In my plugin I implement various RenderContent subclasses, which use only Fields for storage. Every time I hover the mouse over such a texture or material in a list, or select it with the preview pane visible, I see that Rhino renders a new preview. I observe the same for native Rhino content.
This seems unnecessary, given that RenderContents have a hash – it seems like a preview should be stored and only re-rendered when the hash has changed. I believe this would help reduce the general sluggishness of rendering-related GUI in Rhino.
I’ve cobbled together something for this internally, for materials, in CreatePreview – basically, store a copy of the preview bitmap whenever NotifyIntermediateUpdate has been called, in a dictionary keyed by the preview args ID (so far, this appears to be usable as a hash of the overall preview scene & material), and then also check if a cached bitmap is available whenever CreatePreview is called. This helps greatly, since a new render is only performed when the ID has actually changed, with a cached version being used otherwise, even if the preview is still being rendered (i.e. my current logic is just: use cache if possible, otherwise render a preview when full quality is requested).
However it would be better if this were handled internally, for various reasons, e.g.
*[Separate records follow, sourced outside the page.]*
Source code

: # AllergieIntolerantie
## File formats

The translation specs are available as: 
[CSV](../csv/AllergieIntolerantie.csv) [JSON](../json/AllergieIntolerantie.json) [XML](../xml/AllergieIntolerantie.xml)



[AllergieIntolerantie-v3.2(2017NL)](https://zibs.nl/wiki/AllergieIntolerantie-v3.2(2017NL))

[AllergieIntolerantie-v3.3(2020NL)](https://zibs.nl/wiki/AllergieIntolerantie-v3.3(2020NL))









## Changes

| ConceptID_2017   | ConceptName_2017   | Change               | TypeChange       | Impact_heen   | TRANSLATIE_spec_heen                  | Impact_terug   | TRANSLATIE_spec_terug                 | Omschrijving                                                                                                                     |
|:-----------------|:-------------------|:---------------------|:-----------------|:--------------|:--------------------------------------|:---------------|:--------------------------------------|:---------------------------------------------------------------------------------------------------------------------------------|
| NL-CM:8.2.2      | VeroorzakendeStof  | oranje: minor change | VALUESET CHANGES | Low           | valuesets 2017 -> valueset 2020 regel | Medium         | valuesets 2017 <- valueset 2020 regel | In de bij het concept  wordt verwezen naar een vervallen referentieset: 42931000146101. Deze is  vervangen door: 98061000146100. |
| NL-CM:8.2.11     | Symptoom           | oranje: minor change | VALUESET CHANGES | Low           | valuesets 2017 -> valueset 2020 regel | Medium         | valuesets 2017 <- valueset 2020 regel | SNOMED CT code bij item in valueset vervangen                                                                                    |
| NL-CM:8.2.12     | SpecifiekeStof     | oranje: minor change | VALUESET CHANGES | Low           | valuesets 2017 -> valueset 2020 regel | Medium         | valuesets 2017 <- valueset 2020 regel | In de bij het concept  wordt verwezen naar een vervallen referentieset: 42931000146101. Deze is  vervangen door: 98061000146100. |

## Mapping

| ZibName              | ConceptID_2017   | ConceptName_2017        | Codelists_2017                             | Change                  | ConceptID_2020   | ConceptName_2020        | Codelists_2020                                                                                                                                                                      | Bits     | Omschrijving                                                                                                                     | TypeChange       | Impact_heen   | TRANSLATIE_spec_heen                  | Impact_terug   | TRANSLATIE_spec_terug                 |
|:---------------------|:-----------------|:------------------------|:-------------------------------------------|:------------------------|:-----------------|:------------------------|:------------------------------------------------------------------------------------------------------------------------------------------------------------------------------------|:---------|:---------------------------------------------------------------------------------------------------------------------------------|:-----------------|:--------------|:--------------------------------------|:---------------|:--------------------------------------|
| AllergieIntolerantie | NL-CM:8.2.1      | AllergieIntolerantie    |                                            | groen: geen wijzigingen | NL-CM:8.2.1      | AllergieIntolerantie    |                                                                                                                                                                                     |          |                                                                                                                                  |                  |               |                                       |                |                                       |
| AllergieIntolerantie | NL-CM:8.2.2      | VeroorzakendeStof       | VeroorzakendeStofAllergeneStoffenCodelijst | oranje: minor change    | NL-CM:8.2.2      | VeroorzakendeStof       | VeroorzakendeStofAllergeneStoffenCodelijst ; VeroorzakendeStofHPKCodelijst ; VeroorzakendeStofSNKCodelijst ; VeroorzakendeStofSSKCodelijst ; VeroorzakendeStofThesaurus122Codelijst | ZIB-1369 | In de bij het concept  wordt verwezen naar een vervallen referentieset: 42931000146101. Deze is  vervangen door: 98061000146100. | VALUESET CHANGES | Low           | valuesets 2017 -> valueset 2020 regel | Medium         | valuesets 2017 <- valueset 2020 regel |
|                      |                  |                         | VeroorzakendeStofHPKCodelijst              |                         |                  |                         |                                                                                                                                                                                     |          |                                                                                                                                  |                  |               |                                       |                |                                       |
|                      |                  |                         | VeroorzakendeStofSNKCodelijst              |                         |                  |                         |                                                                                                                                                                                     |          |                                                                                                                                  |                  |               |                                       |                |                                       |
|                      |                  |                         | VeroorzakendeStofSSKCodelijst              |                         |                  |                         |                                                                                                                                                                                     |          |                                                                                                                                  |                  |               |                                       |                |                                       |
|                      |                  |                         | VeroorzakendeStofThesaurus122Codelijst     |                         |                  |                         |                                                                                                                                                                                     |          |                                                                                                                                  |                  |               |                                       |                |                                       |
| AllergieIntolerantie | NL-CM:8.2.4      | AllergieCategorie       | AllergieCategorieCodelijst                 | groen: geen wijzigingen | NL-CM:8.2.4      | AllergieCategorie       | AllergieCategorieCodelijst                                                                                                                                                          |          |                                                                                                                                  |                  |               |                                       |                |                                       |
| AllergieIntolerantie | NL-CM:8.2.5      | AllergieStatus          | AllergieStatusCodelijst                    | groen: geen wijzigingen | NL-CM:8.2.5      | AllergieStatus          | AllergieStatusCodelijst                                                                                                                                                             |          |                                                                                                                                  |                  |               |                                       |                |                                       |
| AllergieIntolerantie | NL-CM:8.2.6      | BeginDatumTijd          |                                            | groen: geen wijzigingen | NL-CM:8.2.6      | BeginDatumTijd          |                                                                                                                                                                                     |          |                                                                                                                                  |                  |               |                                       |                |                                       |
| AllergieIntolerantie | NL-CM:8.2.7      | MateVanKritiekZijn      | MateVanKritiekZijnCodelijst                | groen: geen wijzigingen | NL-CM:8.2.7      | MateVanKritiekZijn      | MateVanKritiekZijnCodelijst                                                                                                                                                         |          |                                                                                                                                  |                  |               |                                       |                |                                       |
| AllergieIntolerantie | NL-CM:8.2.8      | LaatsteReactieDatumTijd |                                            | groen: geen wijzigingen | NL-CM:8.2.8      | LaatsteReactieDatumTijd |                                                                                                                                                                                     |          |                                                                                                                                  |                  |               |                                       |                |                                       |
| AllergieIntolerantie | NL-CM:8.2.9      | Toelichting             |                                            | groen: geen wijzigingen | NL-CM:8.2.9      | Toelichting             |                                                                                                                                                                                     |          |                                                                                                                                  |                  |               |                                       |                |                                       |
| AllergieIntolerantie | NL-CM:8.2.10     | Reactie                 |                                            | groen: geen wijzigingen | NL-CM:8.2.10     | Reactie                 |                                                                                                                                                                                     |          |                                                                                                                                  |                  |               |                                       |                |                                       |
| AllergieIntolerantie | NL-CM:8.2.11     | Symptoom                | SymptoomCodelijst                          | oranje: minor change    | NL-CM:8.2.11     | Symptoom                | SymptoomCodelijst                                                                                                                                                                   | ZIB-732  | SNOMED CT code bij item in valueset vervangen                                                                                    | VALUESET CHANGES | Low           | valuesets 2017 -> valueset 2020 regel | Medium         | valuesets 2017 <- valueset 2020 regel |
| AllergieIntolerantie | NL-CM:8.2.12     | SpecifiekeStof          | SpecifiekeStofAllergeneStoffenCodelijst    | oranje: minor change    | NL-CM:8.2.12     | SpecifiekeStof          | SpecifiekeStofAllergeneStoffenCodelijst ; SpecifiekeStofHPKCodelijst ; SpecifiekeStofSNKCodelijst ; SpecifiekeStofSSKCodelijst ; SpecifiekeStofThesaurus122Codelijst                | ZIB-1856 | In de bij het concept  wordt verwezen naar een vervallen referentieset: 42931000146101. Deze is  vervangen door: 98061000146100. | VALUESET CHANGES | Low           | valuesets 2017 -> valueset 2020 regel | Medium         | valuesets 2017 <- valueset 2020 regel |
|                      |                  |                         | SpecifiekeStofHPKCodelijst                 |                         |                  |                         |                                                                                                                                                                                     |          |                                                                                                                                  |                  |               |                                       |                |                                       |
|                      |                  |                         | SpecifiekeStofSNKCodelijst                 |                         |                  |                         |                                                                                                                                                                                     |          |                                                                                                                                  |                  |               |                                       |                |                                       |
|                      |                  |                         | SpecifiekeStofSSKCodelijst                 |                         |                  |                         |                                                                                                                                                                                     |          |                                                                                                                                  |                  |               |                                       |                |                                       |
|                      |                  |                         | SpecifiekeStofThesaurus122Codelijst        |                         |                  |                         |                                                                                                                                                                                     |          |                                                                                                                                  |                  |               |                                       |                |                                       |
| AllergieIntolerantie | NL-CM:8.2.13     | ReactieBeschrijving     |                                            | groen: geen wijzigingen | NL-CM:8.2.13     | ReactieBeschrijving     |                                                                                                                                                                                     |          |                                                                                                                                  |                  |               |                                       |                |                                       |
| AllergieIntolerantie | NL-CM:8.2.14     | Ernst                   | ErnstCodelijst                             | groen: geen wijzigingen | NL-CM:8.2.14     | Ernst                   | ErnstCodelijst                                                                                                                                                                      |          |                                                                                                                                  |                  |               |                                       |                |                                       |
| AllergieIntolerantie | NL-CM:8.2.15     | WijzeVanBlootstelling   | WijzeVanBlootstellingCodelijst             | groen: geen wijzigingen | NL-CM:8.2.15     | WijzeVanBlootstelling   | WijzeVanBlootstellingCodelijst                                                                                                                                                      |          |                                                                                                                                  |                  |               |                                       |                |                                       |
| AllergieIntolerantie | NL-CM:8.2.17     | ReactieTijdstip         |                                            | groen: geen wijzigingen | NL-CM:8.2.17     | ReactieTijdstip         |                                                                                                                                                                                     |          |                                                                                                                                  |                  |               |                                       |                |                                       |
I have to use ReadDocument to clear out the bitmap cache since there’s not enough context in CreatePreview, to know whether a given bitmap is unlikely to be used again.
For textures I did not find a way to do even this; the CreateTexture2dPreview override is called, but its args have only an image and size, so I don’t really understand the purpose of the override. Trying CreatePreview, I could be missing something, but I have not yet observed it to be called with RenderContentKind.Texture. And I believe it would not help to try to implement caching in texture evaluators, since the sluggishness appears to be due to the many omp threads used for evaluation, which would still be the case whether sampling a cached bitmap or not.
Rhino has more context to work with, and the ability to store private data on content instances, so not only would it be able to handle this for all clients transparently, but it could do a better job of it, as well.